Montana grain producers seem cautiously optimistic about the revamped North American Trade Deal between the United States, Canada and Mexico.
President Trump announced the deal Monday.
Nicole Rolf is the National Affairs Director for the Montana Farm Bureau Federation.
“From the initial reports we’re getting, it sounds very positive,” Rolf said.
The new U.S-Mexico-Canada Agreement, or USMCA, replaces the 24-year-old North American Free Trade Agreement.
The Associated Press reports it give U.S. farmers greater access to the Canadian dairy market.
The Farm Bureau Federation’s Nicole Rolf tells Montana Public Radio early indicators suggest the same holds true for American grain farmers.
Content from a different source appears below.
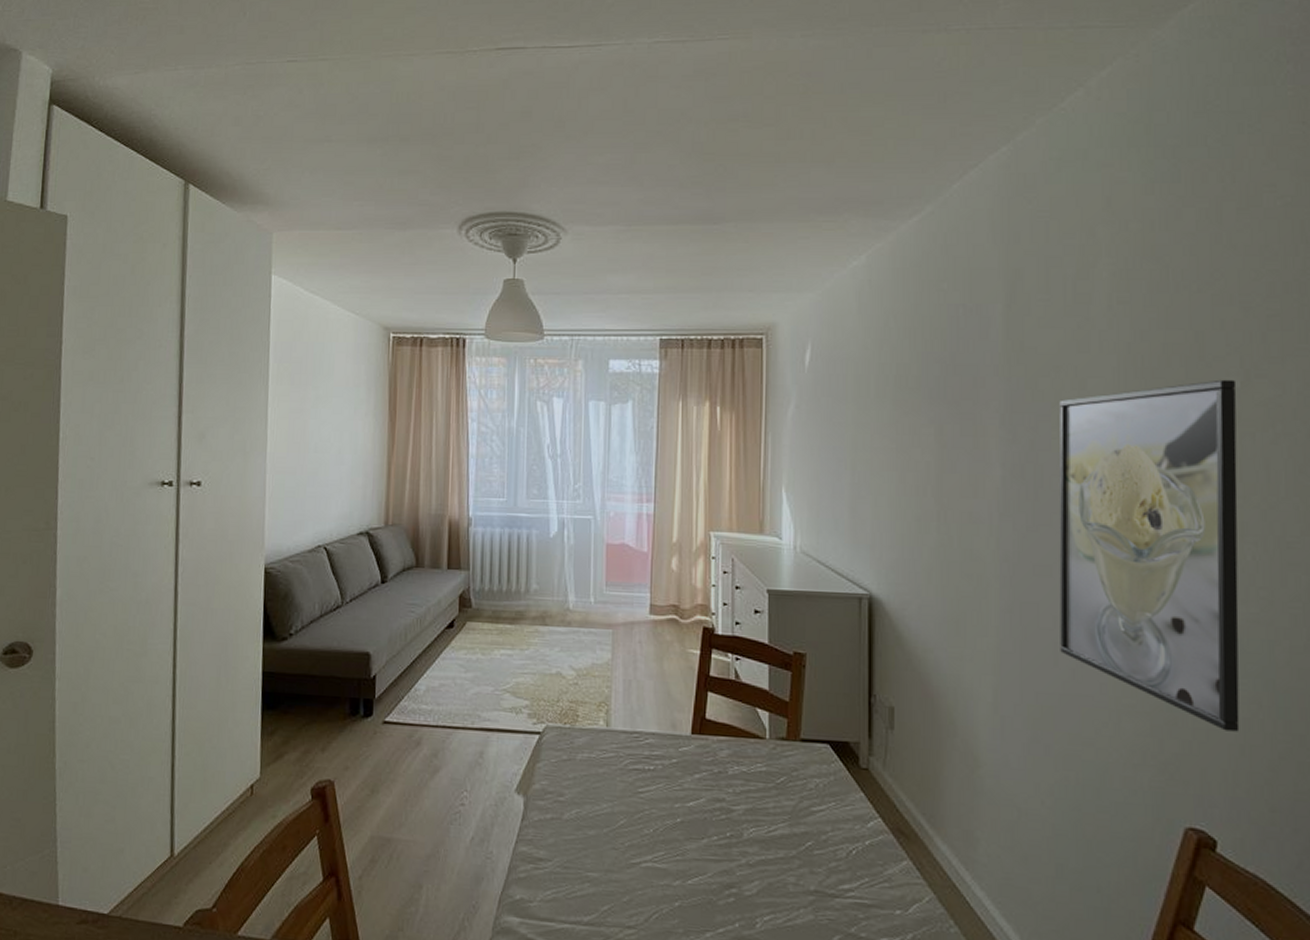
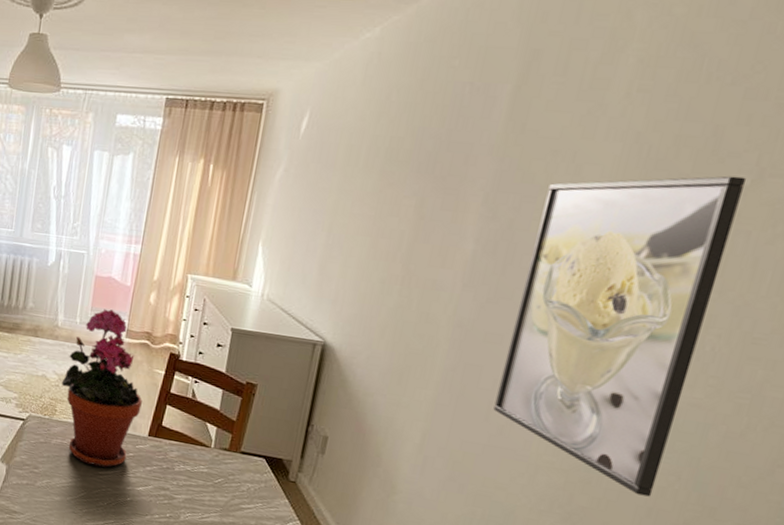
potted plant: none [580,582,679,783] -> present [61,308,142,468]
“Basically any American wheat that went into the Canadian market would be sold as a feed-grade wheat. Having it be automatically graded at the lowest grade because it wasn’t the same as their variety, we didn’t think was a fair-trade practice; consequently, there was very little American wheat going north. What we’re hearing is that those discriminatory type practices have been largely eliminated,” Rolf said.
Montana farmers and ranchers are still studying the new agreement and not yet ready to declare it a net win or loss for producers.
It does keep the former NAFTA dispute resolution process that the U.S. wanted to jettison.
The new USMCA still needs to be ratified by Congress, a step that could be affected by the outcome of next month’s mid-term election.